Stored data

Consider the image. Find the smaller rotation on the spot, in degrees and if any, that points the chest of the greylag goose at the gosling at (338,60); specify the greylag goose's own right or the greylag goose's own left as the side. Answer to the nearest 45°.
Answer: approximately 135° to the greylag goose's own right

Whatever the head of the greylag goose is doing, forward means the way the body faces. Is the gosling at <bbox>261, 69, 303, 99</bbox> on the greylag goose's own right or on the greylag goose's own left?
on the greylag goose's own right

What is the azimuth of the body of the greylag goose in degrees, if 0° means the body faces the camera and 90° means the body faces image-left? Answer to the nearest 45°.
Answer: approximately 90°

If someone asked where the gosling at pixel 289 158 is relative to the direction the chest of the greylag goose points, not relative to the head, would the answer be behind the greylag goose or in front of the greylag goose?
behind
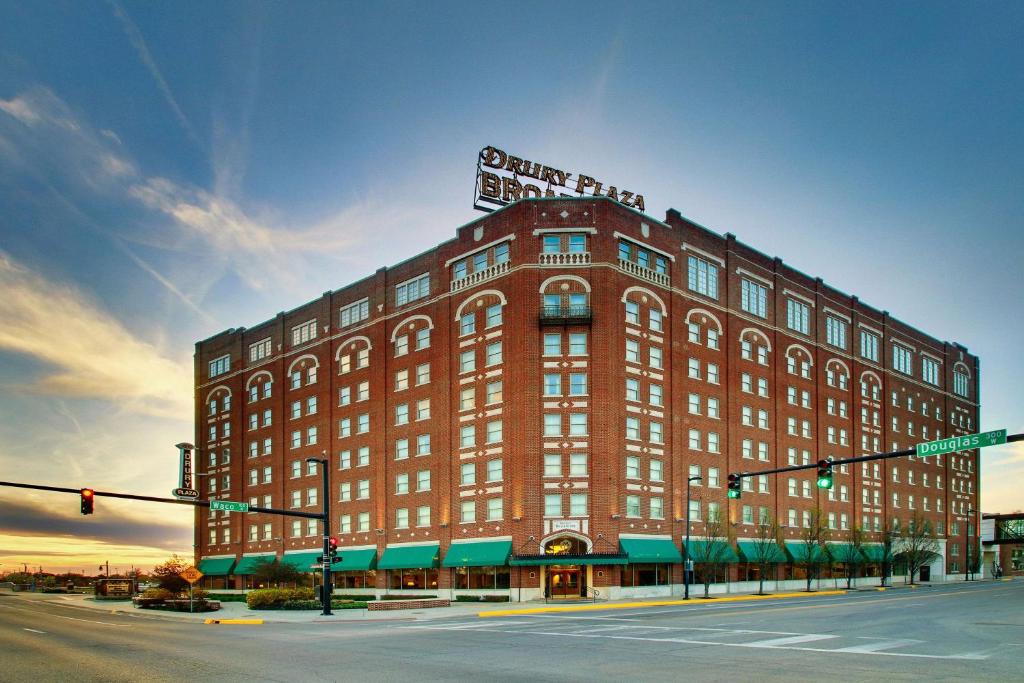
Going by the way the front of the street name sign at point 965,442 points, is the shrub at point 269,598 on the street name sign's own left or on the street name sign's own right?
on the street name sign's own right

* **TASK ITEM**:
Lay out the listing as a JSON list of strings, with one string for each line and blank lines omitted. Cover the whole listing, but leave the picture out.

* **REPLY TO THE TASK**:
[
  "Consider the image. Find the smaller rotation on the spot, in degrees and if any, that points the chest of the greylag goose at the gosling at (338,60); specify the greylag goose's own right or the greylag goose's own left as the side. Answer to the nearest 45°.",
  "Answer: approximately 135° to the greylag goose's own right",
  "Whatever the head of the greylag goose is doing, forward means the way the body faces. Is the gosling at <bbox>261, 69, 303, 99</bbox> on the greylag goose's own right or on the greylag goose's own left?",
  "on the greylag goose's own right",
  "What is the azimuth of the body of the greylag goose in degrees, if 0° means the body faces the camera and 90° means the body faces image-left? Answer to the nearest 45°.",
  "Answer: approximately 90°",
  "If someone asked where the gosling at pixel 289 158 is relative to the direction the chest of the greylag goose points, not relative to the head, would the answer be behind the greylag goose or in front of the greylag goose?",
  "behind",
  "Going by the way the front of the street name sign at point 965,442 points, is the shrub at point 269,598 on the street name sign's own left or on the street name sign's own right?",
  "on the street name sign's own right"
]